- Madrasa Location within Azerbaijan
- Coordinates: 40°36′53″N 48°33′51″E﻿ / ﻿40.61472°N 48.56417°E
- Country: Azerbaijan
- District: Shamakhi

Population (2008)
- • Total: 2,597
- Time zone: UTC+4 (AZT)

= Madrasa (village) =

Madrasa (Mədrəsə; Մատրասա) is a village and municipality in the Shamakhi District of Azerbaijan. This village had a generally homogeneous Armenian population in 1918 and maintained a significant Armenian presence up until the forced exodus of Armenians from Azerbaijan in 1988. It has a population of 2,597.

Madrasa was home to one of the last two Armeno-Tat communities in Azerbaijan, until they were expelled in the 1990s.

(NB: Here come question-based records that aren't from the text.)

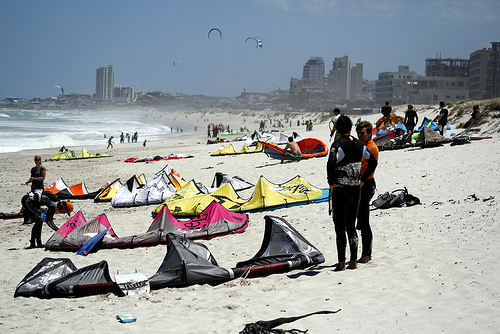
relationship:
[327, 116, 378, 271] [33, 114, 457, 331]
people stand on beach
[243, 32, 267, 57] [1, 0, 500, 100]
kite in blue sky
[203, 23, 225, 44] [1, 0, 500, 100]
kite in blue sky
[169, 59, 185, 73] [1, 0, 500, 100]
kite in blue sky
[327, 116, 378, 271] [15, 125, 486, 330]
people standing on beach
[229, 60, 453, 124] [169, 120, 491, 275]
buildings off of beach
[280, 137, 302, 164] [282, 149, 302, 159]
people in shorts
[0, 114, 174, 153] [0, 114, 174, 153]
ocean in ocean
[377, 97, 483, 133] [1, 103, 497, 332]
people on beach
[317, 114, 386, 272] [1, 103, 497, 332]
people on beach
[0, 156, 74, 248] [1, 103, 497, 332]
people on beach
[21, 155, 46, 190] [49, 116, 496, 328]
people on beach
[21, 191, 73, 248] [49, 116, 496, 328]
man on beach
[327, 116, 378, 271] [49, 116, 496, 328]
people on beach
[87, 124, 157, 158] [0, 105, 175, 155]
people near ocean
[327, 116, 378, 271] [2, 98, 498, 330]
people standing in sand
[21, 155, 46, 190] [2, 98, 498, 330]
people standing in sand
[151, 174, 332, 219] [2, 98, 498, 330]
kite laying in sand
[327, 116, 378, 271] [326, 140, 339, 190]
people has hands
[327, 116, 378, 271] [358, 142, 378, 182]
people has hands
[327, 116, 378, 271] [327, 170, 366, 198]
people has hips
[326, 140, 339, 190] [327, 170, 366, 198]
hands on hips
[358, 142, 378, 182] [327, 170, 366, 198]
hands on hips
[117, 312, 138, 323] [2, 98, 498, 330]
object laying on sand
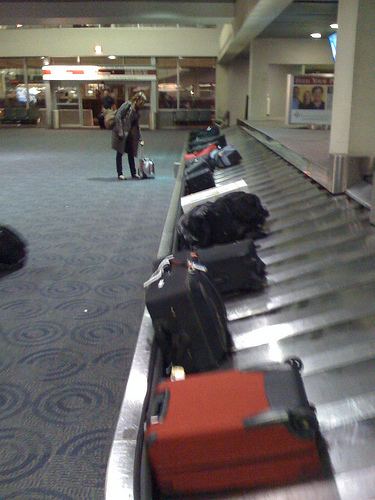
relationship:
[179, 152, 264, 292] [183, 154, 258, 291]
bags in a row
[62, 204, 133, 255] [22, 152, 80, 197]
carpet on top of floor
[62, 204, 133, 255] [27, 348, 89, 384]
carpet has circular design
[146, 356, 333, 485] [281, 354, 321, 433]
bag has wheels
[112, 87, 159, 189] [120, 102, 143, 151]
woman wearing coat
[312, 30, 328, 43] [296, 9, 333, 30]
light in ceiling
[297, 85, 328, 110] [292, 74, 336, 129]
people are on advertisement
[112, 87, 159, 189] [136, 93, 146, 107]
woman has hair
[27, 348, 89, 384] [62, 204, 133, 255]
circular design on carpet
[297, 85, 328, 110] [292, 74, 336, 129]
image on sign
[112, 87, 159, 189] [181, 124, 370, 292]
woman next to baggage carousel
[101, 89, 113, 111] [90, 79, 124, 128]
man in entryway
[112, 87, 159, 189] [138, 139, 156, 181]
woman gripping on to luggage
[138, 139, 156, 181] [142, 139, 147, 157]
luggage has handle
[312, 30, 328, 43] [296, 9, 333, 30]
light on ceiling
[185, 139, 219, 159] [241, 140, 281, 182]
luggage on top of belt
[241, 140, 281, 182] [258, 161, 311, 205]
belt made of metal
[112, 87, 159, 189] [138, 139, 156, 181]
woman picking up luggage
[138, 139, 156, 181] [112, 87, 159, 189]
luggage belongs to woman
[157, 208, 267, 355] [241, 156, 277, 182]
three suitcases on top of belt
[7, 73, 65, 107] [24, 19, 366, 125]
shops inside of airport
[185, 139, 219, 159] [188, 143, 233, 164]
luggage in distance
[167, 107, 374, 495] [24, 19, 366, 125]
baggage claim inside of airport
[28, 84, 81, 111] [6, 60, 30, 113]
restaurant has huge windows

It is the origin of the Madrasa grape, which is still cultivated locally and internationally for winemaking.

==Population==

Historically, Madrasa was an Armenian-populated village with several churches. Below is the demographic evolution of the village according to Russian Empire and early Soviet sources:

| Year | Number of Households | Number of Armenians | Notes | Source |
|---|---|---|---|---|
| 1820 | 107 families | ≈ 750–850 (est.) | Armenian families only |  |
| 1855 | — | — | Armenian Gregorians; spoke Armenian, Persian, and Tatar |  |
| 1856–1864 | 281 households | 1,784 | Armenian Gregorians; presence of church |  |
| 1873 | 374 households | 2,187 | Armenian Gregorians |  |
| 1886 | 483 households | 2,774 | Armenian Gregorians |  |
| 1911 | 694 households | 4,321 | Armenians |  |
| 1914 | — | 4,611 | Armenians |  |
| 1921 | — | 1,855 (1,548 present) | Armenians |  |

The village had at least one functioning Armenian church noted in 19th-century imperial surveys.